── Seitenauszug ──

Muckefuck. Berlin. Links. Ungefiltert.

Mittwoch, 7. Mai 2025

Bier und Blitzer:
Schadenfreude gegen Raser

Streikende Brauer:
Tarifangebot so dünn wie Radler

Unwirksame Kündigung:
Eine Mail und ihre Folgen für Inés Heider
Guten Morgen,

viele Menschen in meinem Alter werden sich noch gut an Geschichten der Elterngeneration erinnern, die oft voller feuchtfröhlicher Details von berauschten Abenden erzählte, an dessen Ende eigentlich immer die Frage stand: Wer macht eigentlich den Fahrer? In aller Regel lautete die Antwort damals: natürlich der- oder diejenige welche, deren Gang noch am ehesten als geradeaus bezeichnet werden konnte. Nun ist Fahren und Trinken etwas, das in den vergangenen Jahren zu Recht in Verruf geraten ist. Lenkrad und Alkohol, das geht nicht gut zusammen.

───

(Aufgaben):
**1)** Wiederhole die Stelle aus dem Seitenauszug wortgetreu: Beginne bei den Worten "Mittwoch, 7. Mai" und höre nach "nicht gut zusammen." auf.
**2)** Fasse den Seitenauszug in zwei Sätzen zusammen.
Das Material stammt aus einer anderen Quelle als der Seitenauszug.

── Datenmaterial ──

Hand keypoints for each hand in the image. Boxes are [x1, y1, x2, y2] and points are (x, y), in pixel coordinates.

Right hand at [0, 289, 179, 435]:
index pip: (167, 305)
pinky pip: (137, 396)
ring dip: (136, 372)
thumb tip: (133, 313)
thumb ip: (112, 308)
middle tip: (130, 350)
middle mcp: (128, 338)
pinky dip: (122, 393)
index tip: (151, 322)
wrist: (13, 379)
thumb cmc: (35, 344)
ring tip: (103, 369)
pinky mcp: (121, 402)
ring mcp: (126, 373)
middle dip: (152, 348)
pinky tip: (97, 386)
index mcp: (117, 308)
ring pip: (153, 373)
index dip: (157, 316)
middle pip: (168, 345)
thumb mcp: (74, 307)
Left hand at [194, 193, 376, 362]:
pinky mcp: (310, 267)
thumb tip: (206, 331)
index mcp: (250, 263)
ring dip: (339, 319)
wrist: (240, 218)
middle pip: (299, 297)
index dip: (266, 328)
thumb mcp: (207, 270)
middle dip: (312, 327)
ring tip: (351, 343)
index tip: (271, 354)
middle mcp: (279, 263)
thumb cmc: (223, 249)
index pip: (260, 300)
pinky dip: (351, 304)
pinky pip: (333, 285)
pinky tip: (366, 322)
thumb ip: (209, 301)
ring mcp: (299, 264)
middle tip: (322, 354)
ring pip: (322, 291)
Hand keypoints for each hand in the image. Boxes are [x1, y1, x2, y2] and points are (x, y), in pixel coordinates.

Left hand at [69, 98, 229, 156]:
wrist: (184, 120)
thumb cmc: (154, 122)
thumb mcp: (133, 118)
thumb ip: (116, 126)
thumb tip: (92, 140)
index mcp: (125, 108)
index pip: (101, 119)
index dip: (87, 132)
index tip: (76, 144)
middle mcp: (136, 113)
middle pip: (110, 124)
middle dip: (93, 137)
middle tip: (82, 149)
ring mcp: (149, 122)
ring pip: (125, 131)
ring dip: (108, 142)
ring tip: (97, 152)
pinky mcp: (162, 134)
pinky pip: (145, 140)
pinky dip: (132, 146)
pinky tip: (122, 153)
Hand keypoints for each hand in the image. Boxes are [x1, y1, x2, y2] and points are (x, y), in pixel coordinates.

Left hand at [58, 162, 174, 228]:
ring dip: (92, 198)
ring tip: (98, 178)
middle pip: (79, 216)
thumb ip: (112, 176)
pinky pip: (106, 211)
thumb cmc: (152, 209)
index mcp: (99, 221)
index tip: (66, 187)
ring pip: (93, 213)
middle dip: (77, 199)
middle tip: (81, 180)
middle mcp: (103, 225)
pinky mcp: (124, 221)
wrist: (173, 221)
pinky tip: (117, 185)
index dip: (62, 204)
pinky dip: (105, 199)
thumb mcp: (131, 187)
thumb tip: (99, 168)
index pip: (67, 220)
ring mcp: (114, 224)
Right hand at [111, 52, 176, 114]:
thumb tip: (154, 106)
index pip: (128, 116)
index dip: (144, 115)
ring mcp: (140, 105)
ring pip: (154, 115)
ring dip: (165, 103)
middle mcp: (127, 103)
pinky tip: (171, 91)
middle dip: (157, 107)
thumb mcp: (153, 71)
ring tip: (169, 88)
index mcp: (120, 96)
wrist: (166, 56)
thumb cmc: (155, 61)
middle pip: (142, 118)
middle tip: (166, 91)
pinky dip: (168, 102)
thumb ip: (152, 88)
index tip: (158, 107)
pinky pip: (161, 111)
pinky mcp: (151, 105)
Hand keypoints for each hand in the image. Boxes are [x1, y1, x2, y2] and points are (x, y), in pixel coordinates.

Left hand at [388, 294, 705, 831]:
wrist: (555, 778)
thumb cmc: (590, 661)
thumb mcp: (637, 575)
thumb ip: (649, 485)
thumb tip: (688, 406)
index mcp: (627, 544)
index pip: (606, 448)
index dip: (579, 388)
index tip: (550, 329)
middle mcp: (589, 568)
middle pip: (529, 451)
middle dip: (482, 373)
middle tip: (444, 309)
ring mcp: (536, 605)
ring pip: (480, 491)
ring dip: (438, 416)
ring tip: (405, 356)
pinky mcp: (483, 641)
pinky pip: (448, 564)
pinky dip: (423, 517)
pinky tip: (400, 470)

───
── Datenmaterial ──

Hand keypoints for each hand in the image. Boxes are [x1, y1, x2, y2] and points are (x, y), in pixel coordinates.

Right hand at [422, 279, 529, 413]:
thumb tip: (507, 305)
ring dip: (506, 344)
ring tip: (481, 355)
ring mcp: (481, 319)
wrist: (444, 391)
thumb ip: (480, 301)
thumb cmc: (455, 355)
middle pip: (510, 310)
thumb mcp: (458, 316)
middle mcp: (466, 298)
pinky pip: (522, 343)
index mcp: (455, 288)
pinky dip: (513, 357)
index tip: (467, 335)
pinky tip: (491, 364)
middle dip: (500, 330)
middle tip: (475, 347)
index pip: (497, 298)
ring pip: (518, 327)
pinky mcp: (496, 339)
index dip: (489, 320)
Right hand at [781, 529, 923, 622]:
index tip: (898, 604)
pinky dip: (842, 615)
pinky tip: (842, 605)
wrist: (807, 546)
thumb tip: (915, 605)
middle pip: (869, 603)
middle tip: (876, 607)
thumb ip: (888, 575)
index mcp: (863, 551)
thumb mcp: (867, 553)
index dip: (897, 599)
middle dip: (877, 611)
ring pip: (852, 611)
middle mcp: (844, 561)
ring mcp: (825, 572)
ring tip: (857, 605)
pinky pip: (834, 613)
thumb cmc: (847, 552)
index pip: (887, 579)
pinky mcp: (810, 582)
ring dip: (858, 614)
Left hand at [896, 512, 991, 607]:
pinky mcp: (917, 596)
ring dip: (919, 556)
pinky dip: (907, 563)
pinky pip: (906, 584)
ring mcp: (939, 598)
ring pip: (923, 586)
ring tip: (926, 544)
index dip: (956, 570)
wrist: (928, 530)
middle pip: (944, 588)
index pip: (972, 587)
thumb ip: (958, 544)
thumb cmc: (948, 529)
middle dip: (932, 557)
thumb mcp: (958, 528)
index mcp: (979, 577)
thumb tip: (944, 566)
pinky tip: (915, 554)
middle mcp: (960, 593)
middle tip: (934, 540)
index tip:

───

(Lösungen):
**1)**
Mittwoch, 7. Mai 2025

Bier und Blitzer:
Schadenfreude gegen Raser

Streikende Brauer:
Tarifangebot so dünn wie Radler

Unwirksame Kündigung:
Eine Mail und ihre Folgen für Inés Heider
Guten Morgen,

viele Menschen in meinem Alter werden sich noch gut an Geschichten der Elterngeneration erinnern, die oft voller feuchtfröhlicher Details von berauschten Abenden erzählte, an dessen Ende eigentlich immer die Frage stand: Wer macht eigentlich den Fahrer? In aller Regel lautete die Antwort damals: natürlich der- oder diejenige welche, deren Gang noch am ehesten als geradeaus bezeichnet werden konnte. Nun ist Fahren und Trinken etwas, das in den vergangenen Jahren zu Recht in Verruf geraten ist. Lenkrad und Alkohol, das geht nicht gut zusammen.

**2)** Der Seitenauszug aus „Muckefuck“ vom Mittwoch, 7. Mai 2025, nennt Themen zu Bier und Blitzern, zu streikenden Brauern und zu einer unwirksamen Kündigung. Zum Einstieg erinnert er an Geschichten der Elterngeneration, in denen nach feuchtfröhlichen Abenden meist fuhr, wer noch am ehesten geradeaus ging, und hält fest, dass Fahren und Trinken inzwischen zu Recht in Verruf geraten ist.